> Given text:
'''

Mauro Cirano and Guilherme C. Lessa
             Centro de Pesquisa em Geologia e Geofísica, Instituto de Geociências
              Universidade Federal da Bahia, Campus Ondina, Salvador, Brasil

         Baía de Todos os Santos (BTS – Figure 1) is a large coastal bay, situated at 12°50' S
and 38°38' W, that borders part of the third major city in Brazil, Salvador, with a population
of over 3 million people and the largest petrochemical complex in the southern hemisphere.
The bay has an area of 1223 km2 and an approximate maximum width (west-east axis) and
length (north-south axis) of 32 and 50 km, respectively. Despite its socio-economic relevance,
there is a lack of good quality oceanographic data, and a comprehensive overview of the
oceanographic characteristics of the bay is yet to be done. In the year of 1998 the State
Government launched a large-scale water quality project in the bay, mooring 33 instruments
in 20 stations (Figure 1) to sample the velocity field, temperature, salinity and pressure for 15
days in the summer and winter. It also performed synoptic hydrographic cruises, measuring
salinity and temperature in the water column during complete tidal cycles, besides installing
four wind gauge stations. The main goal of this article is to present the results of a
comprehensive analysis of this data set and to determine what are the leading driving forces
that regulate the water circulation in the bay and in the neighboring coastal region.
         Winds inside the bay during the summer had a maximum speeds of 10.3 m/s, and
followed a well established daily pattern of strong sea breezes during the day and calm land
breezes at night. Strong afternoon winds attained maximum speeds at around 14:30 hs and
tend to arrive from around 100°. Mean wind speed was 3,2 m/s, with a unimodal distribution
centered at 2,3 m/s. No well defined pattern is observed during the winter, when the average
wind speed was higher (4 m/s) and with bimodal distribution (2,1 and 5,0 m/s). The strongest
winds tend to arrive from 160°, although with a more scattered distribution (between 120° and
         The tides are semidiurnal, with the diurnal components accounting for 7% to 11% of
the total tidal amplitude, with slightly larger values during summer. The amplitude of the M2
constituent varies between 0.66 m and 0,68 m in the ocean, but increases significantly up the
bay, where it reaches 1,06 m at station #18. Along with the tidal range, tidal asymmetry also
becomes more important landwards, as it is indicated by the M4/M2 ratio rising gradually
along the stations from 0.015 in the ocean to 0.09 at station #18.
                   Figure 1 – Study area and position of the oceanographic stations

       The M2 phase angle gradually increases from 90° in the ocean to 109° at station #18,
implying a time lag of 40 minutes between the tides in the ocean and in the inland most
station. In reality, measured high-tide time lags between stations #13 and #18 varied between
45 minutes and 1,5 hours, with larger lags during the summer spring tides. Larger spring-tide
time lags are ascribed to increased tidal asymmetries, more pronounced in the summer. The
astronomical tides explained between 98% and 99% of the observed tidal variation. The low-
frequency oscillations (maximum of 0.19 m) were in phase in all stations during the winter,
but curiously up to 180° out of phase inside and outside the bay during the summer.

'''

> Entries:
'''

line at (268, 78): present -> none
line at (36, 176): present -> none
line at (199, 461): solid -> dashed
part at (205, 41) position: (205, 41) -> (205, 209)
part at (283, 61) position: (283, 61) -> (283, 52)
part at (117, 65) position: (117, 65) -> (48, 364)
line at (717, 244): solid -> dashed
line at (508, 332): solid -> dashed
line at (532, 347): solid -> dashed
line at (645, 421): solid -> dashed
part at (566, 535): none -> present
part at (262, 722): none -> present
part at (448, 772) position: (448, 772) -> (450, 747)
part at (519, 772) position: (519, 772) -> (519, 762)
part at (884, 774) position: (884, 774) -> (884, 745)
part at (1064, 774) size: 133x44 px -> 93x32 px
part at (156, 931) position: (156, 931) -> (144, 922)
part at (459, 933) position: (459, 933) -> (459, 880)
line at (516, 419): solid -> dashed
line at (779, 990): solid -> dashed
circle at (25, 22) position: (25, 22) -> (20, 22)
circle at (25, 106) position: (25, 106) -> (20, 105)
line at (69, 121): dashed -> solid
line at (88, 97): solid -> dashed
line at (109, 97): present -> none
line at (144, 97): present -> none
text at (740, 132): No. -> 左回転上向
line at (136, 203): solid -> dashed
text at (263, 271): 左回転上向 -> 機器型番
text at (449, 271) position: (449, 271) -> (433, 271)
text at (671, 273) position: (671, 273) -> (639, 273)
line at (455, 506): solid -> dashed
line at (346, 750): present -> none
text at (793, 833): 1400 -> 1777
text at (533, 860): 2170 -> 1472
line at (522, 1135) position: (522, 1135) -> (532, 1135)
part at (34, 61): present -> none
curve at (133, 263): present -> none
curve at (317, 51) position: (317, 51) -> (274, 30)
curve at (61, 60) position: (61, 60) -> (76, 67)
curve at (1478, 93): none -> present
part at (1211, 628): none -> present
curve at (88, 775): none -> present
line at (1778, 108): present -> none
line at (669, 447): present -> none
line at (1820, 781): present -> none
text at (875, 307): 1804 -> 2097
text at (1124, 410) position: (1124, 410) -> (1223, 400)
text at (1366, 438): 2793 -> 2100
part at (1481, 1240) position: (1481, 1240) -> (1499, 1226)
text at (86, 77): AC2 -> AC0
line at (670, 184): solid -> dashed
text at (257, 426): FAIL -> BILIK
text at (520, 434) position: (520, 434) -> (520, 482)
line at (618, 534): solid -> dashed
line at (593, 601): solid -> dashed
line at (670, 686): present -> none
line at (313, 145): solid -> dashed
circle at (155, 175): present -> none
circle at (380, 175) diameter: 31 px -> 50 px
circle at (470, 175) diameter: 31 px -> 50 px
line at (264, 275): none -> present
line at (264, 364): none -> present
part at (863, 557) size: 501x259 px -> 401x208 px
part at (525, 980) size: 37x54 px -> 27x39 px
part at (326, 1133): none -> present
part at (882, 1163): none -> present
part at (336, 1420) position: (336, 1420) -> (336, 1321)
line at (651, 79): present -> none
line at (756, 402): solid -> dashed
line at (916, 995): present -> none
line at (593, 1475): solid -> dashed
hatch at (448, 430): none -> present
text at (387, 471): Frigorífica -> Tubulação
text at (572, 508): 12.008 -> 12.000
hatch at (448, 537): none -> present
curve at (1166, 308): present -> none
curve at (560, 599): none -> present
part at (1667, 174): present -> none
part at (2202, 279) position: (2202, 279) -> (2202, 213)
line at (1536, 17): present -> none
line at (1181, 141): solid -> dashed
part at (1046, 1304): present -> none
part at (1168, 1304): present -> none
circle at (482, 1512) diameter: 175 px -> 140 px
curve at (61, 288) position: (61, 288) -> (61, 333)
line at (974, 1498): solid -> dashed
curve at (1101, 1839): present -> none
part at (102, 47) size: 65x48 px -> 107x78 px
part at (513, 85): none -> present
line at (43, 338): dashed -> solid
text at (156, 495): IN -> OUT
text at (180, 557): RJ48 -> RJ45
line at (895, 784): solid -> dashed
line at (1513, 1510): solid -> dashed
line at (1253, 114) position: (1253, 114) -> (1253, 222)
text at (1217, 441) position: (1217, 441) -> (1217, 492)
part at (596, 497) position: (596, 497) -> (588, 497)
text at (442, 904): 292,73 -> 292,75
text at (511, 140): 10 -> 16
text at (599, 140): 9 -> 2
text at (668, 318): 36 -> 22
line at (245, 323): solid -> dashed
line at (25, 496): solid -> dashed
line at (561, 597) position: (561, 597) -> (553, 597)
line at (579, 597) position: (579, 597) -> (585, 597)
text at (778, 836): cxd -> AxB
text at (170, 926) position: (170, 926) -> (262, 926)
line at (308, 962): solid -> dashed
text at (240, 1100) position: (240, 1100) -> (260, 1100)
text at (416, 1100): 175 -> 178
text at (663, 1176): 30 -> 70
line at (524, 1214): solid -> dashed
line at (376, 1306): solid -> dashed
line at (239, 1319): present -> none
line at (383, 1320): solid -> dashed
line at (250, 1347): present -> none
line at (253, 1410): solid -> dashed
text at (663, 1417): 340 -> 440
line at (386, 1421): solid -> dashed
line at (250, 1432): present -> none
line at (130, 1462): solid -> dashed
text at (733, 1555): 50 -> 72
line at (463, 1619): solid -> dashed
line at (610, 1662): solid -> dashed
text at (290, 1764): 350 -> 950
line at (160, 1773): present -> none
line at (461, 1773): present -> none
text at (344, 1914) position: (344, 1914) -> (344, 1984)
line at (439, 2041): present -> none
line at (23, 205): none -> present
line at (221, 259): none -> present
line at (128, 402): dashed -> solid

'''

> Task details:
Please list every quantity that, according to the Baía de Todos os Santos text, the 33 moored instruments were set to sample. The rows have nothing to do with this.

> Solution for this problem:
- Velocity field
- Temperature
- Salinity
- Pressure